Surviving College: Despair & Panic

Blogging is an amusing thing to pursue when I only have five more weeks until I officially become an annoying hope-filled college graduate. It will unquestionably become both my best friend and my worst enemy in the upcoming weeks as I think about all the things I should be paying for and all of the working I’m not doing.

As far as school goes, I’m behind. Not just normal behind, but unproductive in every aspect. I’ve been skipping volunteer sessions  supposedly to finish schoolwork (uh-hem, let’s talk the newest episode of 30 Rock?); I’ve been going out to eat almost every day (not daring to look at my bank statement), and have rarely been working more than two shifts a week at work. What this begins to add up to is an exceptionally poor student in many aspects moneywise, educationwise, and emotionwise.

However, there is an upside to all of this school house of procrastination, which is that I have had plenty of time to go to the dentist, clean my apartment, sell my clothes, read magazines, and look at jobs in other cities for which I am not qualified nor interested. I’ve also had plenty of time to update my personal website, print resumes, and did I mention eating? Yes, plenty of eating to pass the time.

And really, I can’t afford not to get a 4.0 this quarter. My GPA suffered when I was a sophomore from a general lack of understanding of the importance of college. By the time my 19 year-old-self realized that I should be studying 5X the amount I had been, I had racked up a severe amount of debt, had no major, and obtained an unsightly drinking problem. Not to mention the emotional blandness caused by doubt and a lack of social support.

I, like many other “working-class” teens, had absolutely no idea why I went to college in the first place. Being the first generation in my family to even seriously consider college, I applied to WWU because of the oddly late deadline and a general misconception of what college was like. I assumed it would be something like when you go to Target and look at the “college department” with all the pink folded-down sweatpants with words on the butt. That was my idea of college, and that’s how I treated it.

I decided to be an Engineering major because I thought it was most impressive. My family had all this hope for me. Like, “wow, your loan debt will one day be worth something more than a life of paying the government and servitude!” But having no real experience in physics, and not knowing why I was in college, I quickly let my grades drop. Like, seriously drop. I enjoyed a fantastic year of sleeping in, traveling, and hanging out with my friends. Oh, and a year of academic probation, failing grades, and a year of wasted loans.
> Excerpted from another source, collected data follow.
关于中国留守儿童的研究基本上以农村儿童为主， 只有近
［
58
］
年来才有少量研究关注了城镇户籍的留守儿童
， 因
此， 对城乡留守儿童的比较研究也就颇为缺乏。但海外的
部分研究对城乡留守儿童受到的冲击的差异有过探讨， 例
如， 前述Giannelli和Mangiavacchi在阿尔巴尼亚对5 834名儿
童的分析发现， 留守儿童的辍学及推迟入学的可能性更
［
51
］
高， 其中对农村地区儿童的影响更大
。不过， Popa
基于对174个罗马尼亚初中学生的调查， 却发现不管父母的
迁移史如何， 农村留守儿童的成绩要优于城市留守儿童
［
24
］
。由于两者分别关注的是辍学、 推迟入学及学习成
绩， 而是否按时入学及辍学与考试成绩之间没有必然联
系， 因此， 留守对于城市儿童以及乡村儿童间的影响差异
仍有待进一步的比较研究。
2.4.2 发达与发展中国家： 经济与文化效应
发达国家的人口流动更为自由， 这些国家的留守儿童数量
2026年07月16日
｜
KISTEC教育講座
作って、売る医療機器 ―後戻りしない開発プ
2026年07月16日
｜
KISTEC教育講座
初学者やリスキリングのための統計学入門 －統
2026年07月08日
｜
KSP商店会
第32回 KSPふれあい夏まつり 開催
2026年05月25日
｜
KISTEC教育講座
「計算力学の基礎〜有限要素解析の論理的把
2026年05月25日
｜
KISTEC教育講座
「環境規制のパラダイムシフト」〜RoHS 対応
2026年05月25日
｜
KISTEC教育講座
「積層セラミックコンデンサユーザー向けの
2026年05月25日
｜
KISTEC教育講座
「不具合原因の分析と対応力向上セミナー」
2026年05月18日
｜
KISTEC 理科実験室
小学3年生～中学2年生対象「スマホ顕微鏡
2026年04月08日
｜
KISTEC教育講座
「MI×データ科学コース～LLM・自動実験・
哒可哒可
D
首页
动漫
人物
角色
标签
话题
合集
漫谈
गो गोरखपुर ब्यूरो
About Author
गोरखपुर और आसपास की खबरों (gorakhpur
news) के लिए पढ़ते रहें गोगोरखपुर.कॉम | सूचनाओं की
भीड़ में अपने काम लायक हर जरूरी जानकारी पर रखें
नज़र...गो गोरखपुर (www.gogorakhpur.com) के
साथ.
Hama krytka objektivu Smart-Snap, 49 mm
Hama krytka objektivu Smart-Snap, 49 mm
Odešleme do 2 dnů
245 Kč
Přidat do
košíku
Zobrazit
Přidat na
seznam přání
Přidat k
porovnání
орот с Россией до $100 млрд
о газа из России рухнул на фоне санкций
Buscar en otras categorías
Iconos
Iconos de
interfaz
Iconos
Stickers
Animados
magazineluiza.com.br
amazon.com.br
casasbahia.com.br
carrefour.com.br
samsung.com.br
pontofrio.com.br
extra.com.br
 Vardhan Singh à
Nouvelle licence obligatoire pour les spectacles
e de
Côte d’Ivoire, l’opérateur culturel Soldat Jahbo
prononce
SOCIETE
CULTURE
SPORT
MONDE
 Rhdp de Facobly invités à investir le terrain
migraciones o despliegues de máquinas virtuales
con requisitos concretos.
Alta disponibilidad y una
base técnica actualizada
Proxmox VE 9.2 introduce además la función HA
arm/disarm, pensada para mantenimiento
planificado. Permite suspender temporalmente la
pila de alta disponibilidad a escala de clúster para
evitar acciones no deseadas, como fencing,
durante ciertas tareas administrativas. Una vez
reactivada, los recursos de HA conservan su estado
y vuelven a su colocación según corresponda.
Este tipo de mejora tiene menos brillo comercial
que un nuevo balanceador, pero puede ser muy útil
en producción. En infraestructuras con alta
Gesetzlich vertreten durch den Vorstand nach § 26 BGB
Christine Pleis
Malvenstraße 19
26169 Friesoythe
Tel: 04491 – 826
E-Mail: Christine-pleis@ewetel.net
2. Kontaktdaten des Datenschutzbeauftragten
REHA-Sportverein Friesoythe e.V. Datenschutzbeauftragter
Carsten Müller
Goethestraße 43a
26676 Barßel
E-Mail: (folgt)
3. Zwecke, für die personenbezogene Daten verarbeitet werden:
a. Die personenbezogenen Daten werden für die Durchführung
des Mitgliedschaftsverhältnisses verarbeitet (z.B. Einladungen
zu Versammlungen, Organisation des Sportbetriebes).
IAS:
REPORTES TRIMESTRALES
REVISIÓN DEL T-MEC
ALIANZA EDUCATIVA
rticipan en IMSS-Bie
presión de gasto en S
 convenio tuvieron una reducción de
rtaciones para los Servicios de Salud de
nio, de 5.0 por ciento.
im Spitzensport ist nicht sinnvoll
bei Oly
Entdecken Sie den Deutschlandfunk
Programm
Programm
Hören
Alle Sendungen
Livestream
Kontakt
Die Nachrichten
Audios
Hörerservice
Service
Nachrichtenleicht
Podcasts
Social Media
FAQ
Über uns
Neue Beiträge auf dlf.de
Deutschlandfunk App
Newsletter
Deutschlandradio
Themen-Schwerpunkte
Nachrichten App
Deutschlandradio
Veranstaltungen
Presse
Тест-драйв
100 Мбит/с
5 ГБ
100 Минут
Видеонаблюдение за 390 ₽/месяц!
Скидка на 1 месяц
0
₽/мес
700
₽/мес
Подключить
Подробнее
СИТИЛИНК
I would have had a better chance of surviving in the 1700’s if I fell off a ship in the middle of the Atlantic Ocean on the passage from Europe to the colonies wearing a corset while pregnant. The chances that I was going to get through a 17 credits of physics, computer science, engineering, chemistry, and math were slim to none.

But finally I got serious. Like the adult I was, I found a major I was actually adept at and enjoyed. And I genuinely enjoyed it. Getting my grades up from a 2.0 to something that would allow me into a reputable law school is no joke; I literally did not and do not hang out with anyone who is not in one of my classes. And when we do hang out, we do homework. All of my (few) friends can attest to this—I absolutely need to receive a 4.0 in order to get into a law school, as GPA and LSAT scores are the only things law schools look at when admitting students. This is not exactly one of those whiney I-need-to-get-all-As-thing. This is more of an I-need-to-get-into-law-school thing.

So really, I should be writing and writing and reading and analyzing and fully utilizing blackboard. And studying. Because like I said, five weeks is only five weeks, and these 15 page papers don’t write themselves.